Data section: Begin
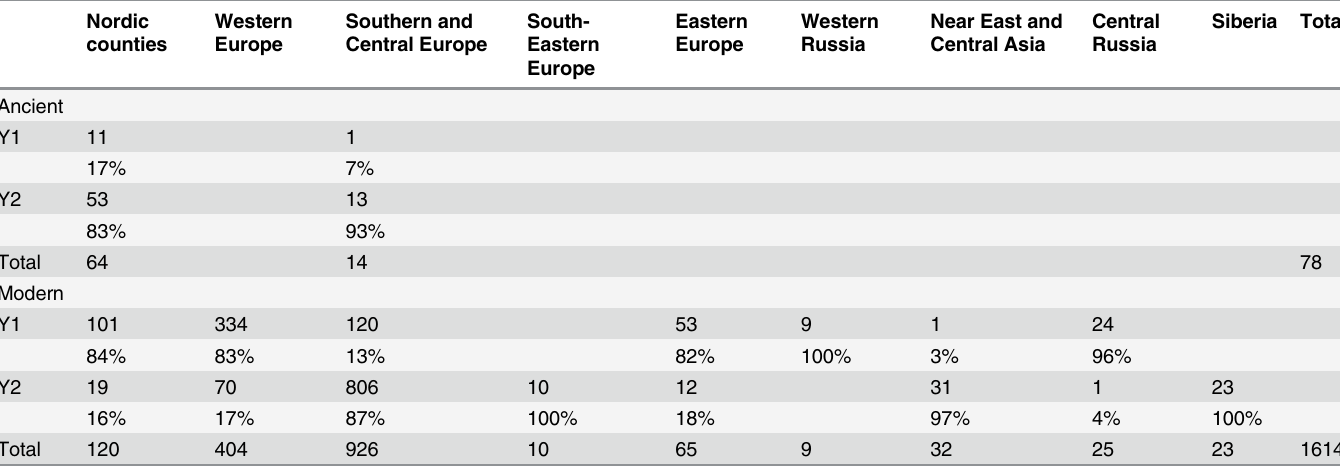
Data includes 78 ancient (from Finland, Sweden and Switzerland) and 1621 modern Eurasian bulls. Separate fi gures for each breed and ancient populations are given in Table E in S1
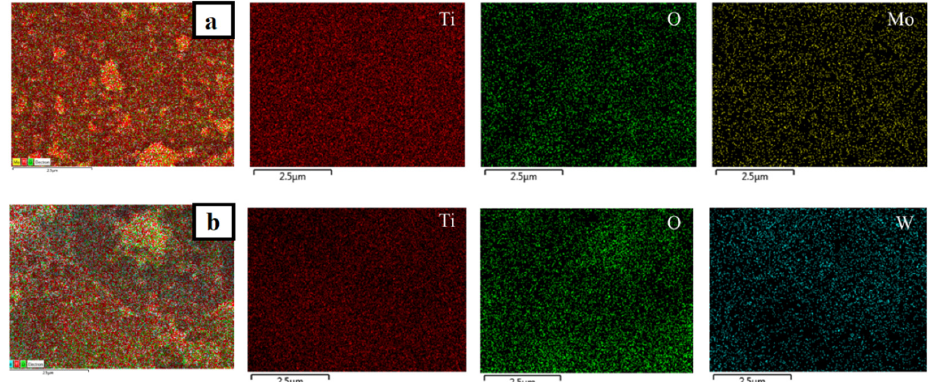
Figure 10. EDS mapping images of ( a ) Mo ‐ TiO 2 and ( b ) W ‐ TiO 2 .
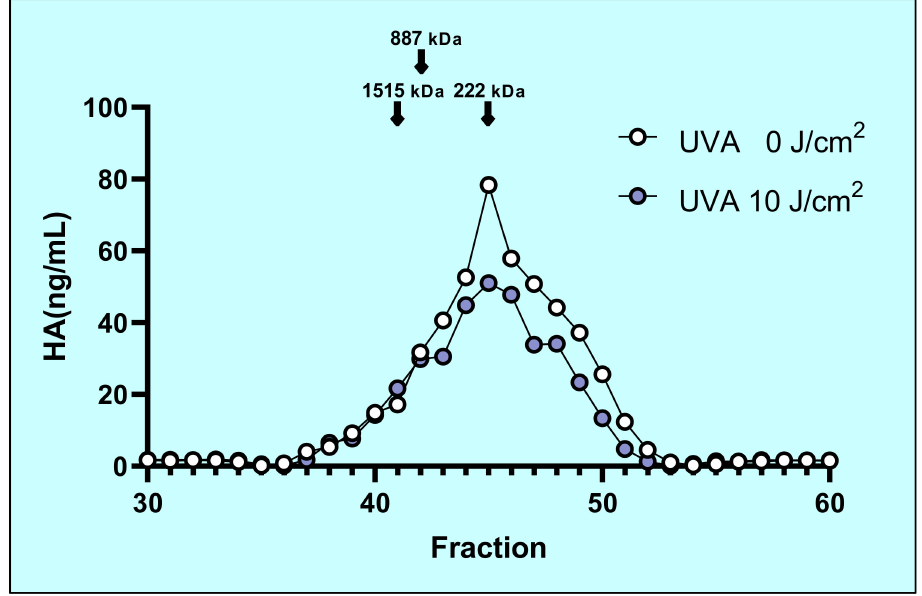
Figure 3. Changes of the molecular mass of HA after UVA irradiation. HA was extracted from the conditioned medium in non- (white circle) or UVA-irradiated (black circle) HFs at 48 h post- irradiation and applied to a Shodex OHpak SB-807 HQ column, and the HA concentration was measured by the Hyaluronan Binding Protein (HABP). sandwich assay. Each graph compares the non-UVA-irradiated molecular mass distribution with UVA-irradiated molecular mass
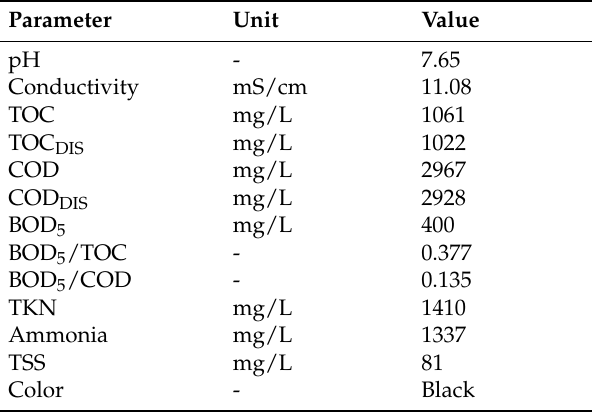
Figure 1. Color evolution of landfill leachates during treatment. From the left: (1) raw leachates; (2) acidified to pH 3.0 after sludge removal; (3) after coagulation with 1000 Fe 3+ mg/L at pH 6.0 and sludge removal; and (4) after the Fe 0 /H 2 O 2 process and sludge removal. Table 1. Raw landfill leachates parameters.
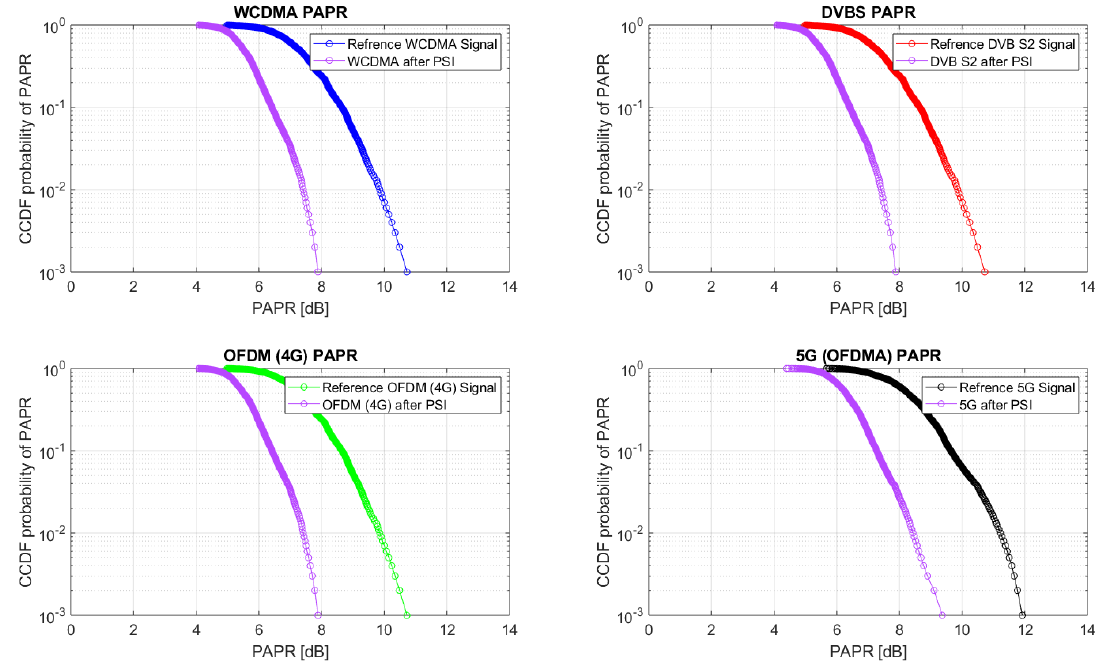
Figure 15. CCDF of PAPR reduction performance of PSI technique on multi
Data section: End
__The problem__:
For each entry, copy the text exactly and leave out any image it carries.

__Output__:
Data includes 78 ancient (from Finland, Sweden and Switzerland) and 1621 modern Eurasian bulls. Separate fi gures for each breed and ancient populations are given in Table E in S1
Figure 10. EDS mapping images of ( a ) Mo ‐ TiO 2 and ( b ) W ‐ TiO 2 .
Figure 3. Changes of the molecular mass of HA after UVA irradiation. HA was extracted from the conditioned medium in non- (white circle) or UVA-irradiated (black circle) HFs at 48 h post- irradiation and applied to a Shodex OHpak SB-807 HQ column, and the HA concentration was measured by the Hyaluronan Binding Protein (HABP). sandwich assay. Each graph compares the non-UVA-irradiated molecular mass distribution with UVA-irradiated molecular mass
Figure 1. Color evolution of landfill leachates during treatment. From the left: (1) raw leachates; (2) acidified to pH 3.0 after sludge removal; (3) after coagulation with 1000 Fe 3+ mg/L at pH 6.0 and sludge removal; and (4) after the Fe 0 /H 2 O 2 process and sludge removal. Table 1. Raw landfill leachates parameters.
Figure 15. CCDF of PAPR reduction performance of PSI technique on multi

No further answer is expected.